» **TRY IT**
Your copy should match the entries below exactly, apart from the images.
Top of DATA IN THIS EXERCISE
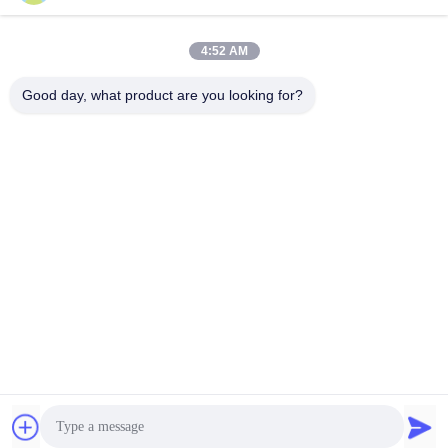
s'accumuler rapidement sur votre armoire de dossiers; il
4:52 AM
est donc essentiel de la nettoyer régulièrement.Évitez
Good day, what product are you looking for?
d'utiliser des produits chimiques agressifs ou des outils
de nettoyage abrasifs qui pourraient endommager la
finition.
1Maintenance des tiroirs: Au fil du temps, les tiroirs de
votre armoire à dossiers peuvent devenir difficiles à ouvrir
ou à fermer.retirez les tiroirs de l' armoire et nettoyez les
diapositives avec une solution de savon douceUne fois
secs, lubrifier les lames avec un lubrifiant à base de
silicone pour un fonctionnement en douceur.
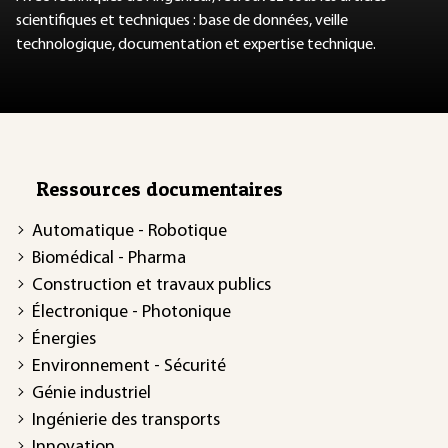
scientifiques et techniques : base de données, veille
technologique, documentation et expertise technique.
Ressources documentaires
Automatique - Robotique
Biomédical - Pharma
Construction et travaux publics
Électronique - Photonique
Énergies
Environnement - Sécurité
Génie industriel
Ingénierie des transports
Innovation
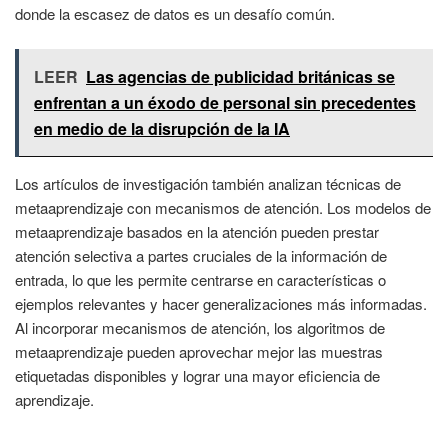
donde la escasez de datos es un desafío común.
LEER
Las agencias de publicidad británicas se
enfrentan a un éxodo de personal sin precedentes
en medio de la disrupción de la IA
Los artículos de investigación también analizan técnicas de
metaaprendizaje con mecanismos de atención. Los modelos de
metaaprendizaje basados en la atención pueden prestar
atención selectiva a partes cruciales de la información de
entrada, lo que les permite centrarse en características o
ejemplos relevantes y hacer generalizaciones más informadas.
Al incorporar mecanismos de atención, los algoritmos de
metaaprendizaje pueden aprovechar mejor las muestras
etiquetadas disponibles y lograr una mayor eficiencia de
aprendizaje.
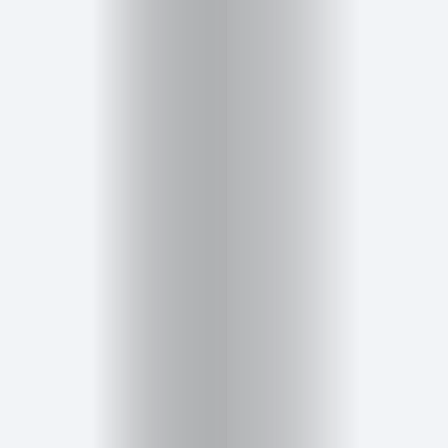
Inicio
Red
social
Miembros
Eventos
y
Castings
Moda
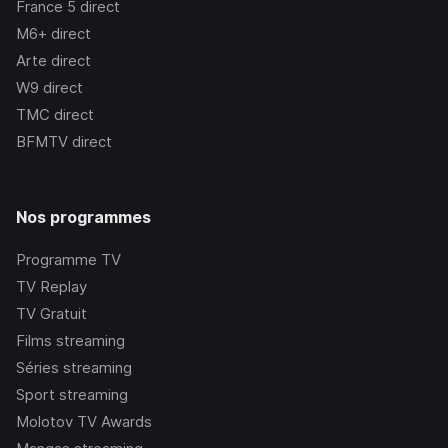
France 5
direct
M6+
direct
Arte
direct
W9
direct
TMC
direct
BFMTV
direct
Nos programmes
Programme TV
TV Replay
TV Gratuit
Films streaming
Séries streaming
Sport streaming
Molotov TV Awards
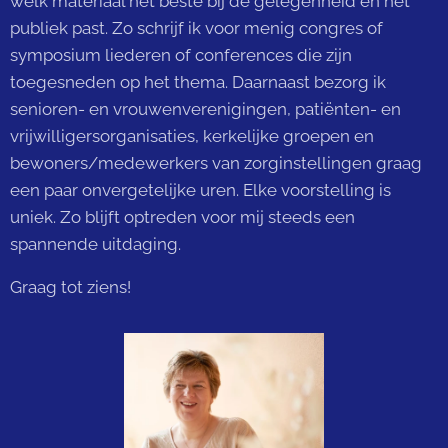
welk materiaal het beste bij de gelegenheid en het
publiek past. Zo schrijf ik voor menig congres of
symposium liederen of conferences die zijn
toegesneden op het thema. Daarnaast bezorg ik
senioren- en vrouwenverenigingen, patiënten- en
vrijwilligersorganisaties, kerkelijke groepen en
bewoners/medewerkers van zorginstellingen graag
een paar onvergetelijke uren. Elke voorstelling is
uniek. Zo blijft optreden voor mij steeds een
spannende uitdaging.
Graag tot ziens!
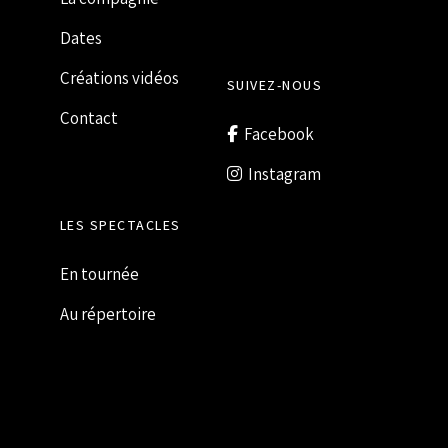
Dates
Créations vidéos
SUIVEZ-NOUS
Contact
Facebook
Instagram
LES SPECTACLES
En tournée
Au répertoire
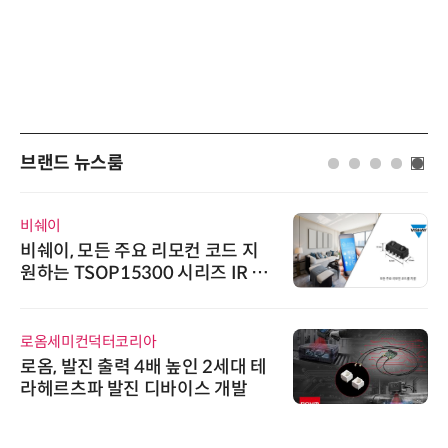
브랜드 뉴스룸
비쉐이
비쉐이, 모든 주요 리모컨 코드 지
원하는 TSOP15300 시리즈 IR 수
신기 출시
로옴세미컨덕터코리아
로옴, 발진 출력 4배 높인 2세대 테
라헤르츠파 발진 디바이스 개발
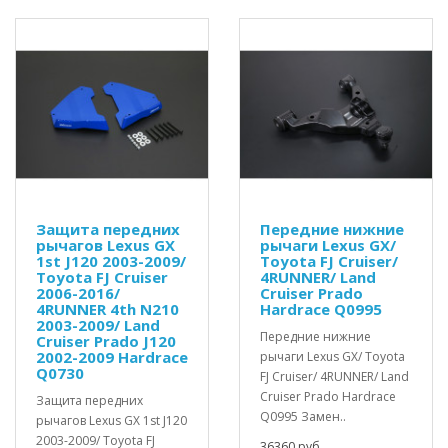
Защита передних
Передние нижние
рычагов Lexus GX
рычаги Lexus GX/
1st J120 2003-2009/
Toyota FJ Cruiser/
Toyota FJ Cruiser
4RUNNER/ Land
2006-2016/
Cruiser Prado
4RUNNER 4th N210
Hardrace Q0995
2003-2009/ Land
Передние нижние
Cruiser Prado J120
2002-2009 Hardrace
рычаги Lexus GX/ Toyota
Q0730
FJ Cruiser/ 4RUNNER/ Land
Cruiser Prado Hardrace
Защита передних
Q0995 Замен..
рычагов Lexus GX 1st J120
2003-2009/ Toyota FJ
36360 руб.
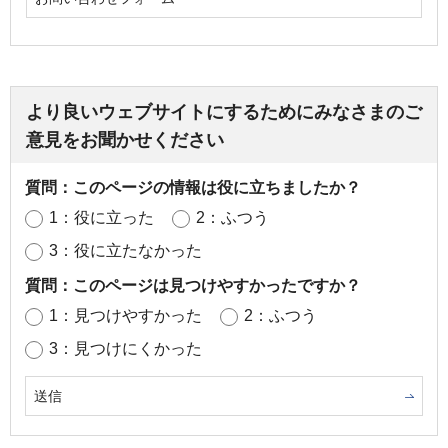
より良いウェブサイトにするためにみなさまのご
意見をお聞かせください
質問：このページの情報は役に立ちましたか？
1：役に立った
2：ふつう
3：役に立たなかった
質問：このページは見つけやすかったですか？
1：見つけやすかった
2：ふつう
3：見つけにくかった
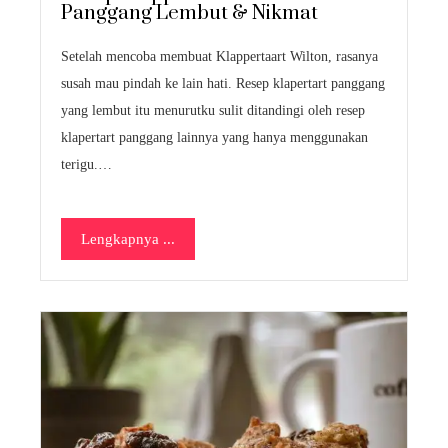
Panggang Lembut & Nikmat
Setelah mencoba membuat Klappertaart Wilton, rasanya
susah mau pindah ke lain hati. Resep klapertart panggang
yang lembut itu menurutku sulit ditandingi oleh resep
klapertart panggang lainnya yang hanya menggunakan
terigu.…
Lengkapnya ...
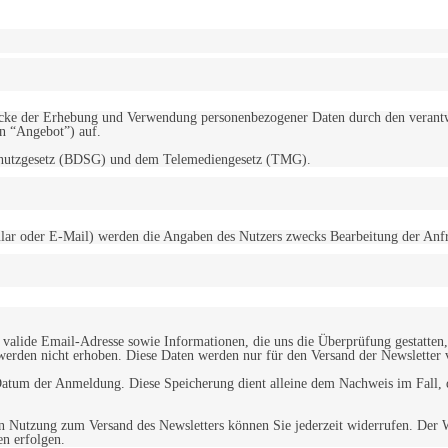
d Zwecke der Erhebung und Verwendung personenbezogener Daten durch den
“Angebot”) auf.
schutzgesetz (BDSG) und dem Telemediengesetz (TMG).
r oder E-Mail) werden die Angaben des Nutzers zwecks Bearbeitung der Anfrage
alide Email-Adresse sowie Informationen, die uns die Überprüfung gestatten,
werden nicht erhoben. Diese Daten werden nur für den Versand der Newsletter 
tum der Anmeldung. Diese Speicherung dient alleine dem Nachweis im Fall, da
n Nutzung zum Versand des Newsletters können Sie jederzeit widerrufen. Der W
en erfolgen.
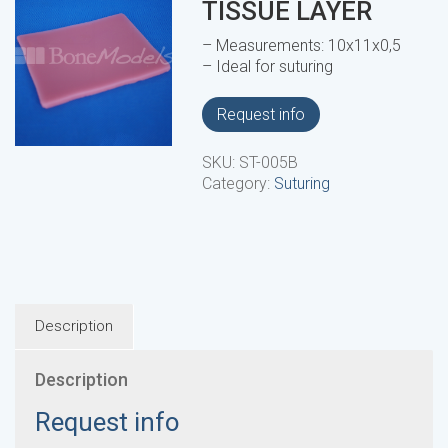
TISSUE LAYER
– Measurements: 10x11x0,5
– Ideal for suturing
Request info
SKU:
ST-005B
Category:
Suturing
Description
Description
Request info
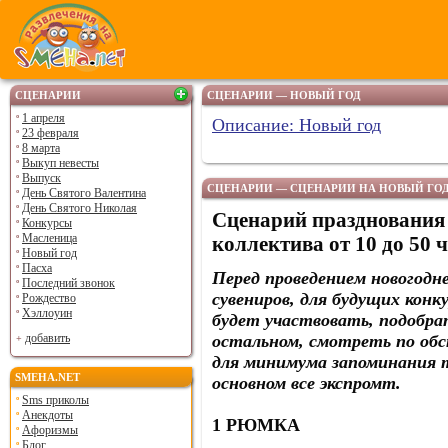
СЦЕНАРИИ
СЦЕНАРИИ — НОВЫЙ ГОД
1 апреля
Описание: Новый год
23 февраля
8 марта
Выкуп невесты
Выпуск
СЦЕНАРИИ — СЦЕНАРИИ НА НОВЫЙ ГОД.
День Святого Валентина
День Святого Николая
Сценарий празднования 
Конкурсы
Масленица
коллектива от 10 до 50 
Новый год
Пасха
Перед проведением новогодне
Последний звонок
сувениров, для будущих конк
Рождество
Хэллоуин
будет участвовать, подобра
добавить
остальном, смотреть по об
для минимума запоминания т
SMEHA.NET
основном все экспромт.
Sms приколы
Анекдоты
1 РЮМКА
Афоризмы
Блог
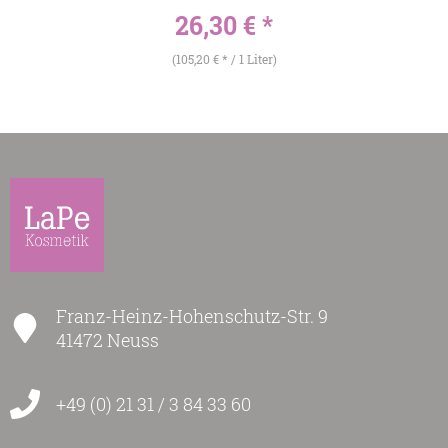
26,30 € *
(105,20 € * / 1 Liter)
Franz-Heinz-Hohenschutz-Str. 9
41472 Neuss
+49 (0) 21 31 / 3 84 33 60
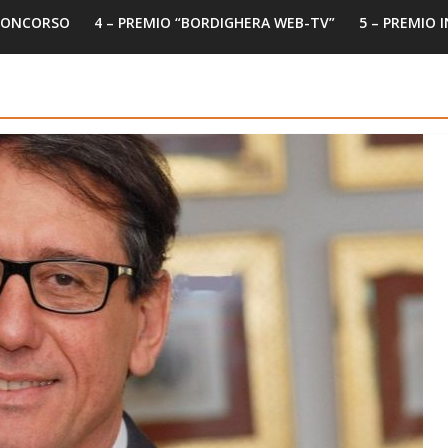
 CONCORSO
4 – PREMIO “BORDIGHERA WEB-TV”
5 – PREMIO 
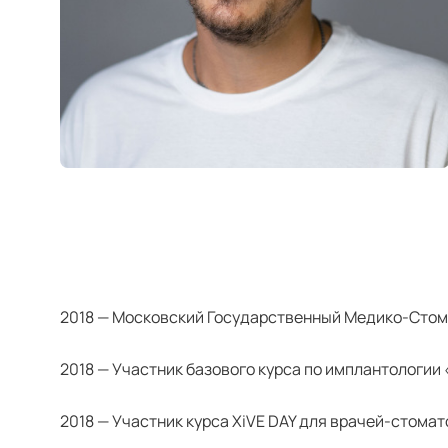
2018 — Московский Государственный Медико-Стома
2018 — Участник базового курса по имплантологии
2018 — Участник курса XiVE DAY для врачей-стома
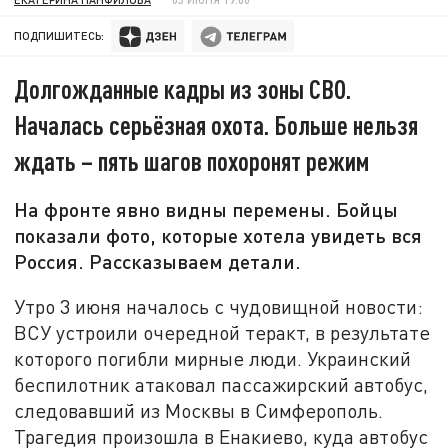
ПОДПИШИТЕСЬ:
Долгожданные кадры из зоны СВО.
Началась серьёзная охота. Больше нельзя
ждать – пять шагов похоронят режим
На фронте явно видны перемены. Бойцы
показали фото, которые хотела увидеть вся
Россия. Рассказываем детали.
Утро 3 июня началось с чудовищной новости:
ВСУ устроили очередной теракт, в результате
которого погибли мирные люди. Украинский
беспилотник атаковал пассажирский автобус,
следовавший из Москвы в Симферополь.
Трагедия произошла в Енакиево, куда автобус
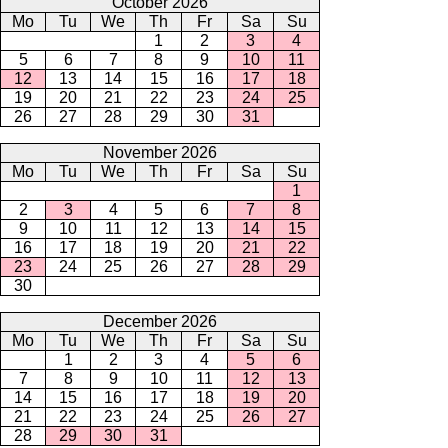
October 2026
Mo
Tu
We
Th
Fr
Sa
Su
1
2
3
4
5
6
7
8
9
10
11
12
13
14
15
16
17
18
19
20
21
22
23
24
25
26
27
28
29
30
31
November 2026
Mo
Tu
We
Th
Fr
Sa
Su
1
2
3
4
5
6
7
8
9
10
11
12
13
14
15
16
17
18
19
20
21
22
23
24
25
26
27
28
29
30
December 2026
Mo
Tu
We
Th
Fr
Sa
Su
1
2
3
4
5
6
7
8
9
10
11
12
13
14
15
16
17
18
19
20
21
22
23
24
25
26
27
28
29
30
31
Bottom of DATA IN THIS EXERCISE
» **TASK RESULT**
s'accumuler rapidement sur votre armoire de dossiers; il
4:52 AM
est donc essentiel de la nettoyer régulièrement.Évitez
Good day, what product are you looking for?
d'utiliser des produits chimiques agressifs ou des outils
de nettoyage abrasifs qui pourraient endommager la
finition.
1Maintenance des tiroirs: Au fil du temps, les tiroirs de
votre armoire à dossiers peuvent devenir difficiles à ouvrir
ou à fermer.retirez les tiroirs de l' armoire et nettoyez les
diapositives avec une solution de savon douceUne fois
secs, lubrifier les lames avec un lubrifiant à base de
silicone pour un fonctionnement en douceur.
scientifiques et techniques : base de données, veille
technologique, documentation et expertise technique.
Ressources documentaires
Automatique - Robotique
Biomédical - Pharma
Construction et travaux publics
Électronique - Photonique
Énergies
Environnement - Sécurité
Génie industriel
Ingénierie des transports
Innovation
donde la escasez de datos es un desafío común.
LEER
Las agencias de publicidad británicas se
enfrentan a un éxodo de personal sin precedentes
en medio de la disrupción de la IA
Los artículos de investigación también analizan técnicas de
metaaprendizaje con mecanismos de atención. Los modelos de
metaaprendizaje basados en la atención pueden prestar
atención selectiva a partes cruciales de la información de
entrada, lo que les permite centrarse en características o
ejemplos relevantes y hacer generalizaciones más informadas.
Al incorporar mecanismos de atención, los algoritmos de
metaaprendizaje pueden aprovechar mejor las muestras
etiquetadas disponibles y lograr una mayor eficiencia de
aprendizaje.
Inicio
Red
social
Miembros
Eventos
y
Castings
Moda
France 5
direct
M6+
direct
Arte
direct
W9
direct
TMC
direct
BFMTV
direct
Nos programmes
Programme TV
TV Replay
TV Gratuit
Films streaming
Séries streaming
Sport streaming
Molotov TV Awards
welk materiaal het beste bij de gelegenheid en het
publiek past. Zo schrijf ik voor menig congres of
symposium liederen of conferences die zijn
toegesneden op het thema. Daarnaast bezorg ik
senioren- en vrouwenverenigingen, patiënten- en
vrijwilligersorganisaties, kerkelijke groepen en
bewoners/medewerkers van zorginstellingen graag
een paar onvergetelijke uren. Elke voorstelling is
uniek. Zo blijft optreden voor mij steeds een
spannende uitdaging.
Graag tot ziens!
Dates
Créations vidéos
SUIVEZ-NOUS
Contact
Facebook
Instagram
LES SPECTACLES
En tournée
Au répertoire
브랜드 뉴스룸
비쉐이
비쉐이, 모든 주요 리모컨 코드 지
원하는 TSOP15300 시리즈 IR 수
신기 출시
로옴세미컨덕터코리아
로옴, 발진 출력 4배 높인 2세대 테
라헤르츠파 발진 디바이스 개발
Защита передних
Передние нижние
рычагов Lexus GX
рычаги Lexus GX/
1st J120 2003-2009/
Toyota FJ Cruiser/
Toyota FJ Cruiser
4RUNNER/ Land
2006-2016/
Cruiser Prado
4RUNNER 4th N210
Hardrace Q0995
2003-2009/ Land
Передние нижние
Cruiser Prado J120
2002-2009 Hardrace
рычаги Lexus GX/ Toyota
Q0730
FJ Cruiser/ 4RUNNER/ Land
Cruiser Prado Hardrace
Защита передних
Q0995 Замен..
рычагов Lexus GX 1st J120
2003-2009/ Toyota FJ
36360 руб.
より良いウェブサイトにするためにみなさまのご
意見をお聞かせください
質問：このページの情報は役に立ちましたか？
1：役に立った
2：ふつう
3：役に立たなかった
質問：このページは見つけやすかったですか？
1：見つけやすかった
2：ふつう
3：見つけにくかった
Panggang Lembut & Nikmat
Setelah mencoba membuat Klappertaart Wilton, rasanya
susah mau pindah ke lain hati. Resep klapertart panggang
yang lembut itu menurutku sulit ditandingi oleh resep
klapertart panggang lainnya yang hanya menggunakan
terigu.…
Lengkapnya ...
d Zwecke der Erhebung und Verwendung personenbezogener Daten durch den
“Angebot”) auf.
schutzgesetz (BDSG) und dem Telemediengesetz (TMG).
r oder E-Mail) werden die Angaben des Nutzers zwecks Bearbeitung der Anfrage
alide Email-Adresse sowie Informationen, die uns die Überprüfung gestatten,
werden nicht erhoben. Diese Daten werden nur für den Versand der Newsletter 
tum der Anmeldung. Diese Speicherung dient alleine dem Nachweis im Fall, da
n Nutzung zum Versand des Newsletters können Sie jederzeit widerrufen. Der W
en erfolgen.
TISSUE LAYER
– Measurements: 10x11x0,5
– Ideal for suturing
Request info
SKU:
ST-005B
Category:
Suturing
Description
Description
Request info
СЦЕНАРИИ
СЦЕНАРИИ — НОВЫЙ ГОД
1 апреля
Описание: Новый год
23 февраля
8 марта
Выкуп невесты
Выпуск
СЦЕНАРИИ — СЦЕНАРИИ НА НОВЫЙ ГОД.
День Святого Валентина
День Святого Николая
Сценарий празднования 
Конкурсы
Масленица
коллектива от 10 до 50 
Новый год
Пасха
Перед проведением новогодне
Последний звонок
сувениров, для будущих конк
Рождество
Хэллоуин
будет участвовать, подобра
добавить
остальном, смотреть по об
для минимума запоминания т
SMEHA.NET
основном все экспромт.
Sms приколы
Анекдоты
1 РЮМКА
Афоризмы
Блог
26,30 € *
(105,20 € * / 1 Liter)
Franz-Heinz-Hohenschutz-Str. 9
41472 Neuss
+49 (0) 21 31 / 3 84 33 60
 CONCORSO
4 – PREMIO “BORDIGHERA WEB-TV”
5 – PREMIO 
2018 — Московский Государственный Медико-Стома
2018 — Участник базового курса по имплантологии
2018 — Участник курса XiVE DAY для врачей-стома
ПОДПИШИТЕСЬ:
Долгожданные кадры из зоны СВО.
Началась серьёзная охота. Больше нельзя
ждать – пять шагов похоронят режим
На фронте явно видны перемены. Бойцы
показали фото, которые хотела увидеть вся
Россия. Рассказываем детали.
Утро 3 июня началось с чудовищной новости:
ВСУ устроили очередной теракт, в результате
которого погибли мирные люди. Украинский
беспилотник атаковал пассажирский автобус,
следовавший из Москвы в Симферополь.
Трагедия произошла в Енакиево, куда автобус
October 2026
Mo
Tu
We
Th
Fr
Sa
Su
1
2
3
4
5
6
7
8
9
10
11
12
13
14
15
16
17
18
19
20
21
22
23
24
25
26
27
28
29
30
31
November 2026
Mo
Tu
We
Th
Fr
Sa
Su
1
2
3
4
5
6
7
8
9
10
11
12
13
14
15
16
17
18
19
20
21
22
23
24
25
26
27
28
29
30
December 2026
Mo
Tu
We
Th
Fr
Sa
Su
1
2
3
4
5
6
7
8
9
10
11
12
13
14
15
16
17
18
19
20
21
22
23
24
25
26
27
28
29
30
31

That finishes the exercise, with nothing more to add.